AnnaLynne McCord Reveals She Was Suicidal After Childhood Abuse and Rape, Says She's "Done Staying Quiet"

Actress wanted to empower women who have been through similar situations

By Lily Harrison May 29, 2014 5:45 PMTags
AnnaLynne McCordMichael Buckner/WireImage

AnnaLynne McCord is opening up about the physical abuse she suffered as a child and being sexually abused by a close friend during her early days in Hollywood.

The Dallas actress details the harrowing events in the latest issue of Cosmopolitan and says that she's "done staying quiet" about what she went through.

McCord explains how she "grew up in an extremely religious and conservative" household, with a pastor father and mother who homeschooled her and her two sisters.

"My parents believed in strict 'discipline,' as they called it—I would call it abuse," she explains.

"The punishments were painful and ritualistic.
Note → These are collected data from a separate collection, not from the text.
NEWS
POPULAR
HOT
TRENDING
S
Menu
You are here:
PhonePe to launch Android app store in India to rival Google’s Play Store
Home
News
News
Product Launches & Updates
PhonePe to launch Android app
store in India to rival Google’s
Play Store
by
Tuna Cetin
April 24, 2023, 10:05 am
We would have to bend over the bed, sometimes with our pants down, arms outstretched, and get spanked—with a ruler in our younger years and later with a paddle that my parents bought when they thought the ruler wasn't strong enough."
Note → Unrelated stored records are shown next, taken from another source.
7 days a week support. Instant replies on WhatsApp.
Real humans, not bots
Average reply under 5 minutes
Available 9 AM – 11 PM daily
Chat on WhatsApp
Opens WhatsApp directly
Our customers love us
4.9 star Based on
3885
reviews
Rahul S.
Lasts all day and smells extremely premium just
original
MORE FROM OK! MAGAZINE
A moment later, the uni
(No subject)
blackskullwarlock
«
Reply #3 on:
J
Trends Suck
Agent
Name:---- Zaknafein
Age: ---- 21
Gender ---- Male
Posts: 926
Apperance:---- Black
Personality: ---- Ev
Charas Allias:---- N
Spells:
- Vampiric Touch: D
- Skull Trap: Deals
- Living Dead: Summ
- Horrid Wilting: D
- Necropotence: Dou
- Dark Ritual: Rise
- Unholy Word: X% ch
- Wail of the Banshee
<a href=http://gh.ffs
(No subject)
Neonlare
And as a result of the abuse she received as a child, McCord says she "pushed men to be violent" towards her when she first began dating.

"After all, as I had learned in my childhood, people who loved me hurt me."
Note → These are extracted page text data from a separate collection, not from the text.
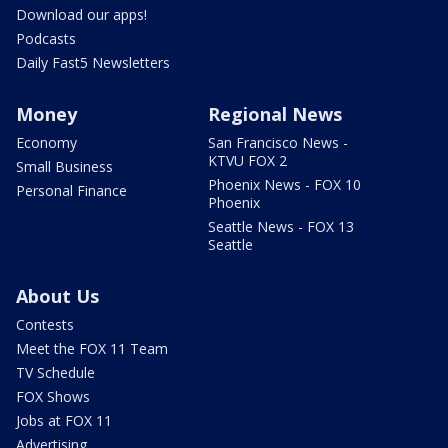
Download our apps!
Podcasts
Daily Fast5 Newsletters
Money
Regional News
Economy
San Francisco News -
KTVU FOX 2
Small Business
Phoenix News - FOX 10
Personal Finance
Phoenix
Seattle News - FOX 13
Seattle
About Us
Contests
Meet the FOX 11 Team
TV Schedule
FOX Shows
Jobs at FOX 11
Advertising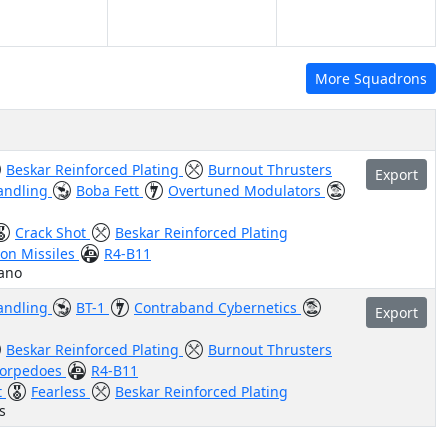
More Squadrons
Beskar Reinforced Plating
Burnout Thrusters
Export
andling
Boba Fett
Overtuned Modulators
Crack Shot
Beskar Reinforced Plating
on Missiles
R4-B11
iano
andling
BT-1
Contraband Cybernetics
Export
Beskar Reinforced Plating
Burnout Thrusters
Torpedoes
R4-B11
t
Fearless
Beskar Reinforced Plating
s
She then recalls a time when she was 18, had just moved to Los Angeles to begin her acting career, and let a male friend crash on her couch as a favor. After falling asleep, she says that he forced himself on her.

"I felt so disoriented and numb. I closed my eyes and pretended to be asleep," she told the magazine.

"Because of the physical abuse, I didn't believe there were borders between other people's bodies and my own. I didn't believe I had a voice."

Years later, McCord was still suffering from depression and suicidal thoughts.

"I had pills and water in hand and thought seriously about killing myself. I didn't fear death—it felt like a solution."

But after years of professional help and dealing with the trauma from her past, McCord says she's finally found peace in her personal life.

"I forgave myself for not standing up for myself, and I began channeling my experience into something good. I have my message for women and girls: You have a voice," she shares. "Honestly, I would endure everything all over again—it has led me to my own revolution."